[Stored data]
┄┄┄┄┄┄┄┄┄┄┄┄┄┄┄┄┄┄┄┄
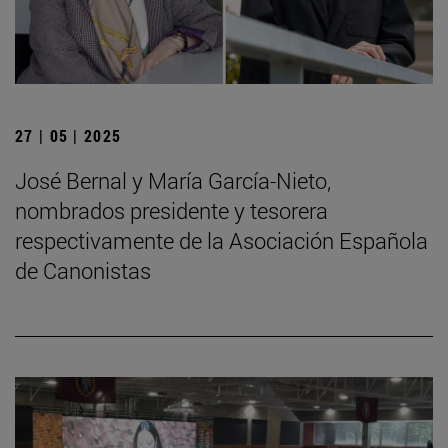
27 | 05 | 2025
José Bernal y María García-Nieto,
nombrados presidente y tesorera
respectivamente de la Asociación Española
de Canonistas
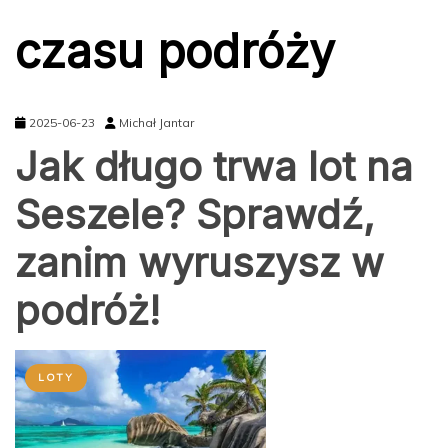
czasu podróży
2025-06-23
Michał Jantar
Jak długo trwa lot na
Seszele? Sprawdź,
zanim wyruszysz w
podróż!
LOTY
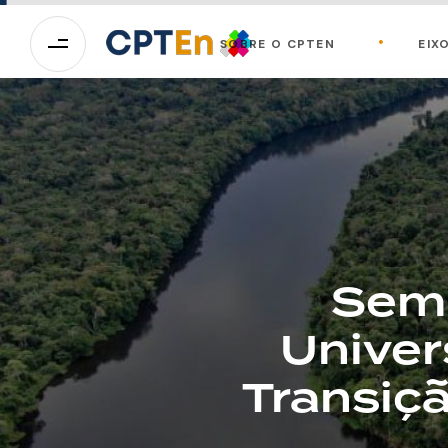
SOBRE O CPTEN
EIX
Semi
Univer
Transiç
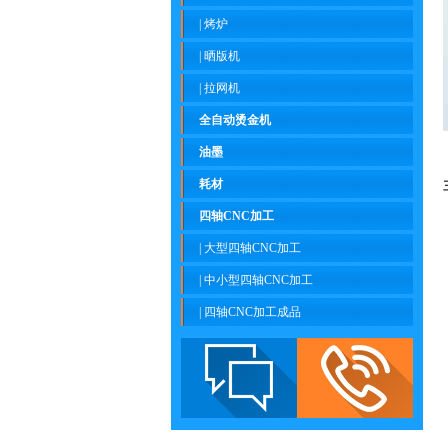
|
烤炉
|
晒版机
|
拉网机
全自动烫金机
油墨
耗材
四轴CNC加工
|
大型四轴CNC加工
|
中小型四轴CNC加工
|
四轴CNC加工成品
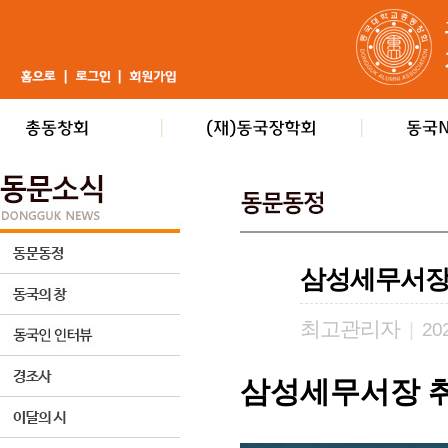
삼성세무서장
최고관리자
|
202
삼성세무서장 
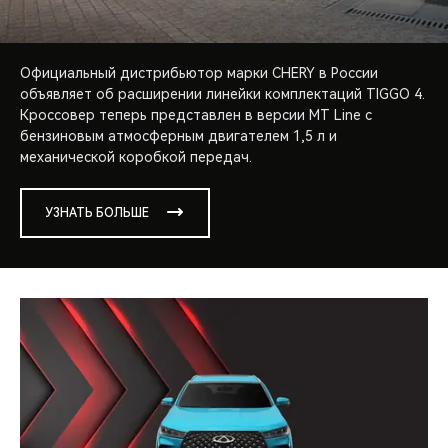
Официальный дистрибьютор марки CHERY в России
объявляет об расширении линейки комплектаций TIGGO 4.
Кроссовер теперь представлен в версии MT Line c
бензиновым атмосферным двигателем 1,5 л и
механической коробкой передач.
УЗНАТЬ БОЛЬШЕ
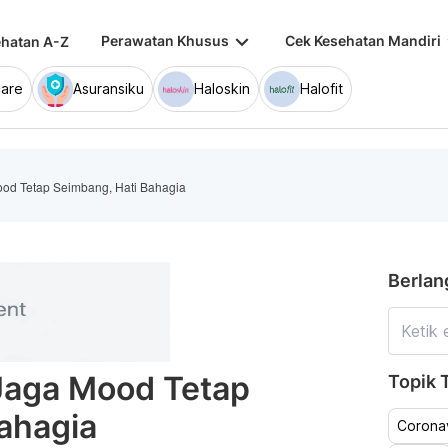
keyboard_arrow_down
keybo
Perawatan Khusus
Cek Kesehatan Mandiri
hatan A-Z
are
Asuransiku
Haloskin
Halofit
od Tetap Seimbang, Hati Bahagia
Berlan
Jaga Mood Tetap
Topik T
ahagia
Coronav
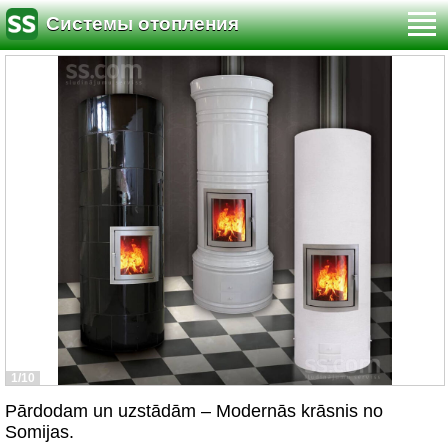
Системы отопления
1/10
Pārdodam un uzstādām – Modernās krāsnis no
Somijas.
┄┄┄┄┄┄┄┄┄┄┄┄┄┄┄┄┄┄┄┄
TASK BRIEF ::
Find each line in the records that contains the string "Tetap", then say how many there are and nothing else.

TASK ANSWER ::
2